“Don’t hang up, this is not a sales call ….”


Yes, we’ve all been there – suckered into responding to the time-wasting aggravation of robocalls, particularly the spoofing ones that disguise their origins to make you think it’s coming from someone in your own community.

So we were ready to stand up and cheer last week when we read that the Federal Trade Commission had cracked down on robocallers and had banned four of them from doing more telemarketing scams with automatic phone dialing and levied heavy fines. One of the scams, under the name Veterans for America, tried to swindle people into donating cars and boats to help unnamed veterans charities. In reality, the donated items were run by a man who just sold the items collected, according to news reports.

Our cheers over the FTC crackdown were short-lived, however. The same week, the Wall Street Journal reported that the FTC and the Federal Communications Commission have a lackluster record when it comes to enforcement actions.

When it comes to collecting fines, the two federal agencies have all the ferocity of a Gummy Bear.

According to the Wall Street Journal report, the FCC has issued $208.4 million in fines against robocallers in the past three years. But since the agency has no authority to enforce penalties and has to turn them over to the Justice Department, the collection on those fines has reached the paltry amount of $6,790.

Similarly, the FTC has issued $1.5 billion in fines since 2004, the newspaper reported. It has collected $121 million of that money.

“The dearth of financial penalties collected by the U.S. government for violations of telemarketing and auto-dialing rules shows the limits the sister regulators (FCC and FTC) face in putting a stop to illegal robocalls,” the Wall Street Journal reported, “It also shows why the threat of large fines can fail to deter bad actors.”

The newspaper said fines can be a deterrent on legitimate companies that have assets in the U.S., but are less effective against scammers and overseas robocallers.

With that kind of toothlessness in enforcement, it’s small wonder that robocalling has been a growth industry. A report by YouMail, a company that makes robocall blocking software, said there were almost 48 billion fake phone calls last year – up from 30 billion in 2017. That’s an increase of 60 percent.

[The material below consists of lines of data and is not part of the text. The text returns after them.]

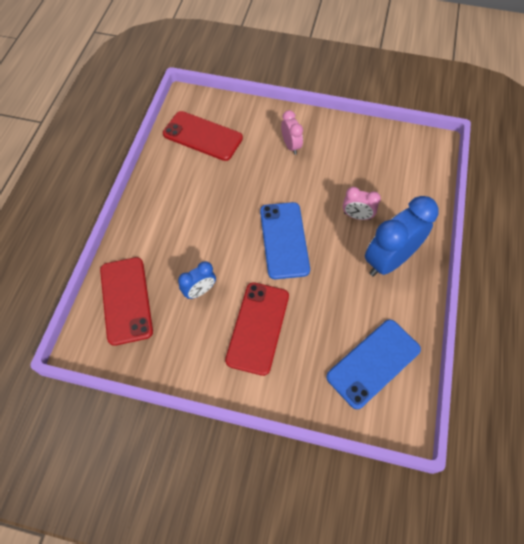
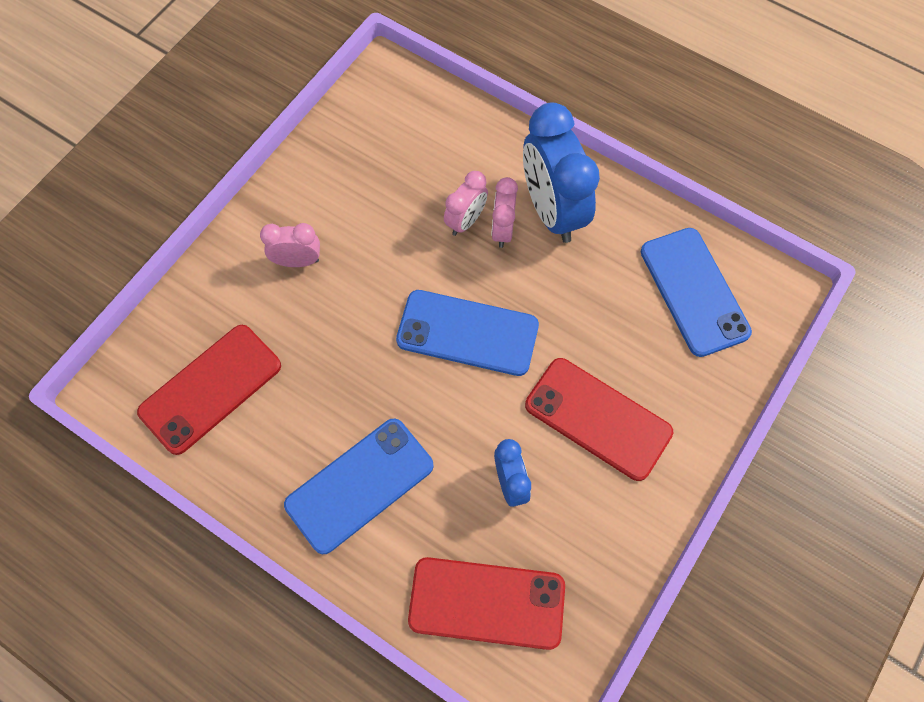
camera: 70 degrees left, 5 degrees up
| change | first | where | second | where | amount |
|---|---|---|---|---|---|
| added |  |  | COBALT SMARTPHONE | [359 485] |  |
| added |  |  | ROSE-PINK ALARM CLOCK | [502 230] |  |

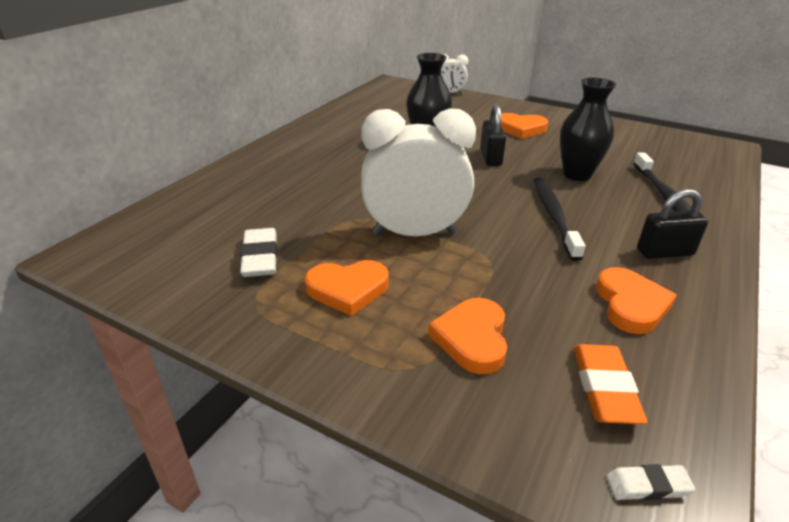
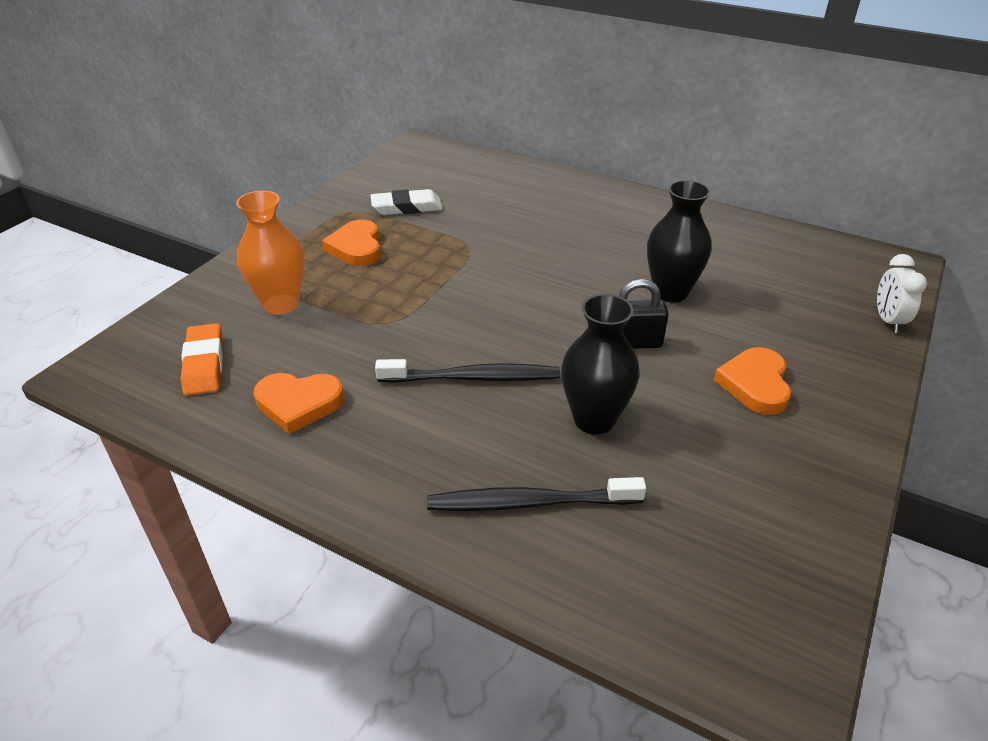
camera: 90 degrees right, 5 degrees up
| change | first | where | second | where | amount |
|---|---|---|---|---|---|
| turned | ORANGE-COLOURED PENCIL ERASER | [605 388] |  | [204 364] | 75 degrees clockwise |
| replaced | ORANGE-COLOURED HEART | [472 338] | ORANGE-COLOURED FLOWER VASE | [281 304] |  |
| removed | WHITE ALARM CLOCK | [414 233] |  |  |  |
| removed | WHITE PENCIL ERASER | [647 486] |  |  |  |
| removed | EBONY LOCK | [665 252] |  |  |  |

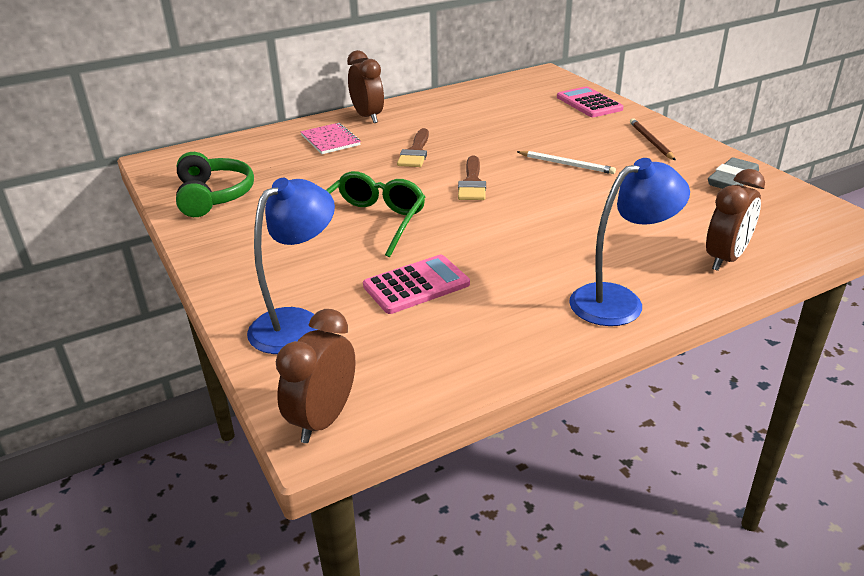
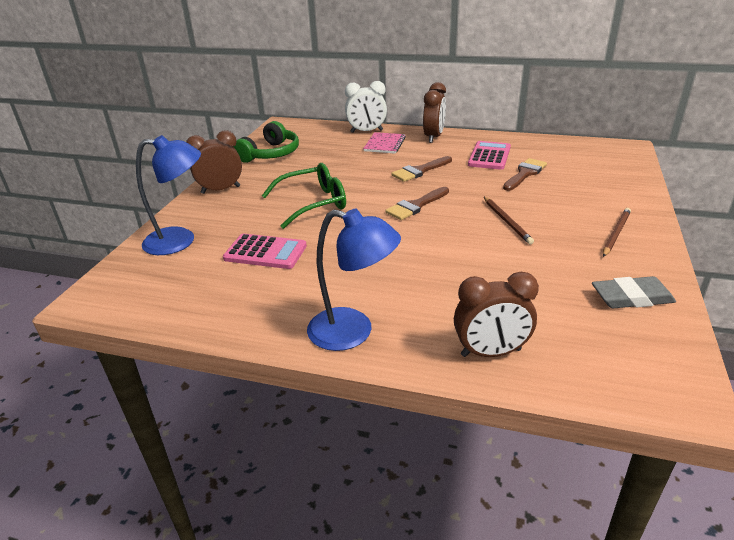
camera: 45 degrees right, 0 degrees up
| change | first | where | second | where | amount |
|---|---|---|---|---|---|
| moved | BROWN ALARM CLOCK | [323 419] |  | [220 190] |  |
| added |  |  | WHITE ALARM CLOCK | [366 131] |  |
| moved | ROSE-PINK ADDING MACHINE | [589 103] |  | [489 156] |  |
| recoloured | WHITE WOODEN PENCIL | [566 164] | BROWN WOODEN PENCIL | [506 221] |  |
| added |  |  | BROWN BRUSH | [525 173] |  |

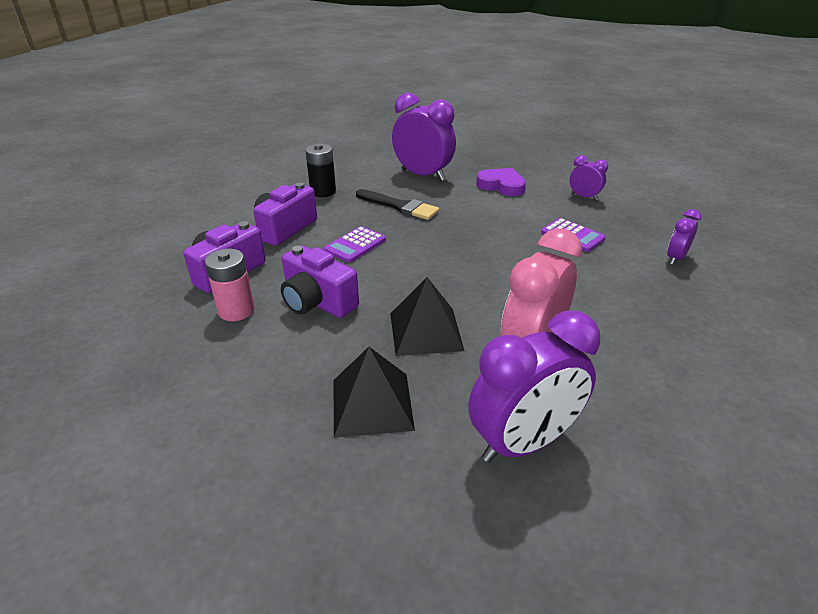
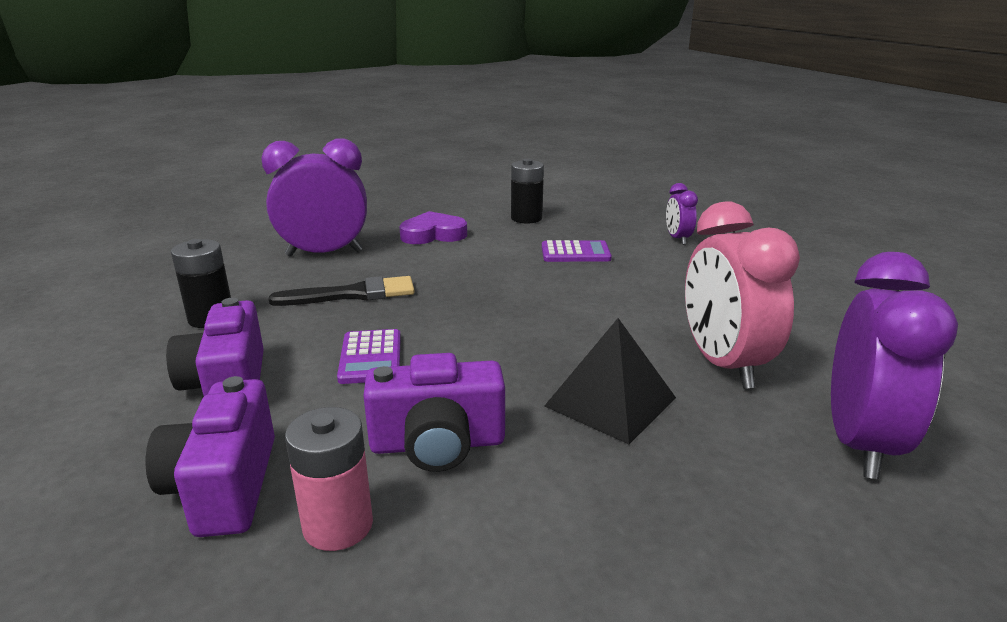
camera: 45 degrees left, 10 degrees down
| change | first | where | second | where | amount |
|---|---|---|---|---|---|
| replaced | PURPLE ALARM CLOCK | [584 197] | EBONY AA BATTERY | [526 218] |  |
| removed | EBONY PYRAMID | [372 404] |  |  |  |

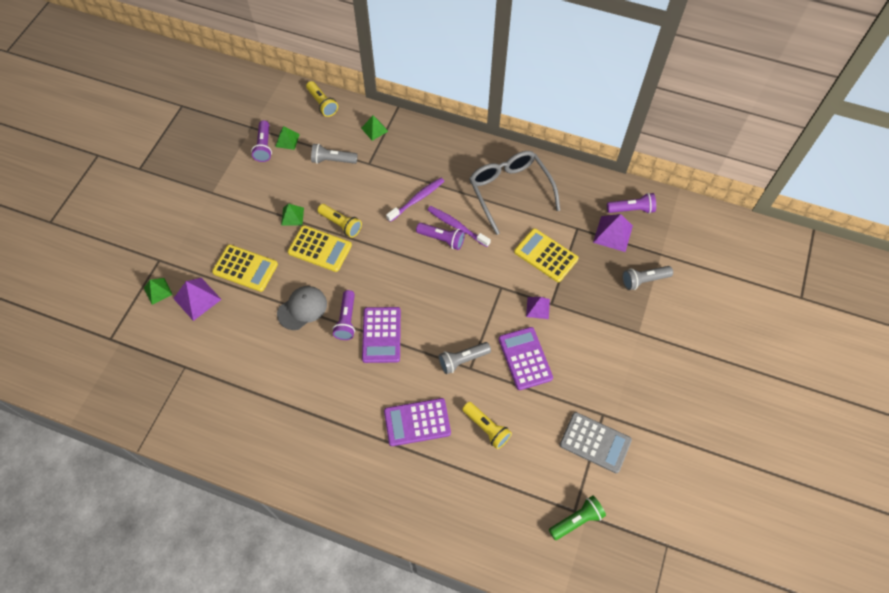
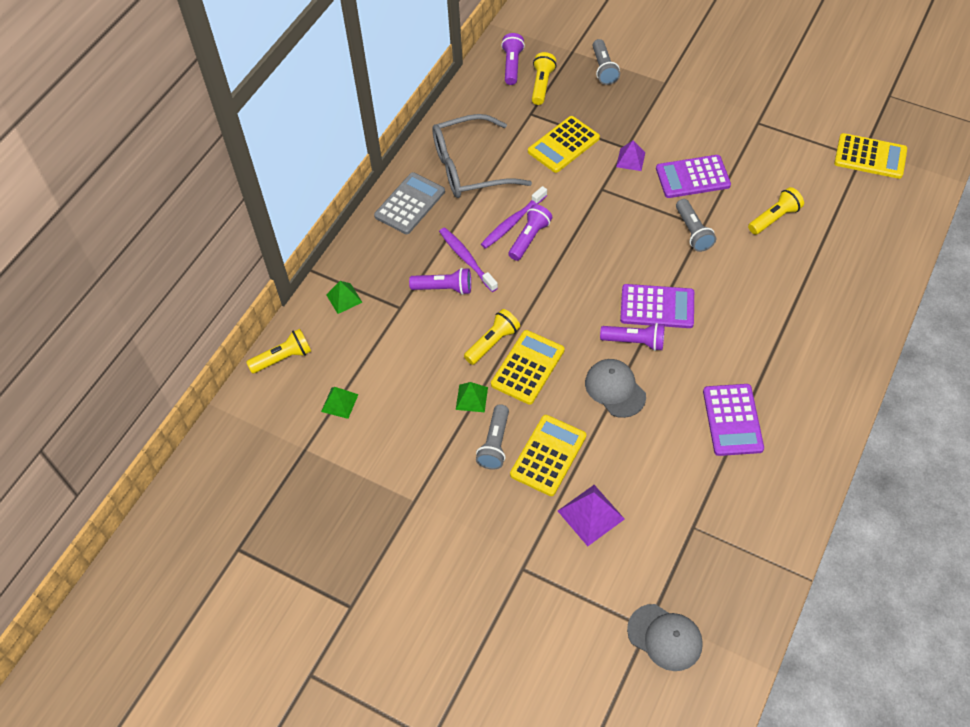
camera: 80 degrees left, 5 degrees down
| change | first | where | second | where | amount |
|---|---|---|---|---|---|
| moved | GRAY ADDING MACHINE | [595 442] |  | [410 204] |  |
| moved | PURPLE POCKET TORCH | [264 146] |  | [444 288] |  |
| moved | GRAY POCKET TORCH | [333 160] |  | [495 443] |  |
| replaced | PURPLE PYRAMID | [613 233] | YELLOW POCKET TORCH | [542 85] |  |
| added |  |  | GRAY CAP | [665 637] |  |
| moved | PURPLE ADDING MACHINE | [417 422] |  | [732 420] |  |
| replaced | EMERALD POCKET TORCH | [577 520] | YELLOW ADDING MACHINE | [870 157] |  |
| removed | EMERALD PYRAMID | [158 291] |  |  |  |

We would think that calls for better enforcement against that onslaught might get a friendly ear from President Donald Trump. We read earlier this year that a robocall operation impersonating Trump’s campaign – complete with a Trump voiceover asking for help defending the nation’s southern borders – had raised more than $100,000. The Trump campaign said it is not affiliated with the political action committee making the calls and the Federal Election Commission says the PAC hasn’t spent any money in this election cycle.

According to news reports, the operator of two PACs was active in the 2016 election cycle with fundraising efforts that “backed” the president as well as Hillary Clinton and Bernie Sanders. A CNN report said nearly all the money donated to those groups went to paying for radio ads and calls that solicited more donations – and to the operator who paid himself more than $300,000 in salary. The groups did not donate to any actual candidates.

Despite such egregious scamming, the FCC so far has just relied on jawboning carriers to adopt stronger anti-robocall technologies – and not getting serious about enforcement. Many phone carriers do have robocall-blocking apps that they are willing to sell to you for $3 to $5 a month. And there is other software like Nomorobo that are available, as well as the federal Do Not Call list. But some of those options cost consumers money and their effectiveness is not always 100 percent.

What is needed is enforcement action by the FTC and FCC with more teeth to put robocallers on permanent hold.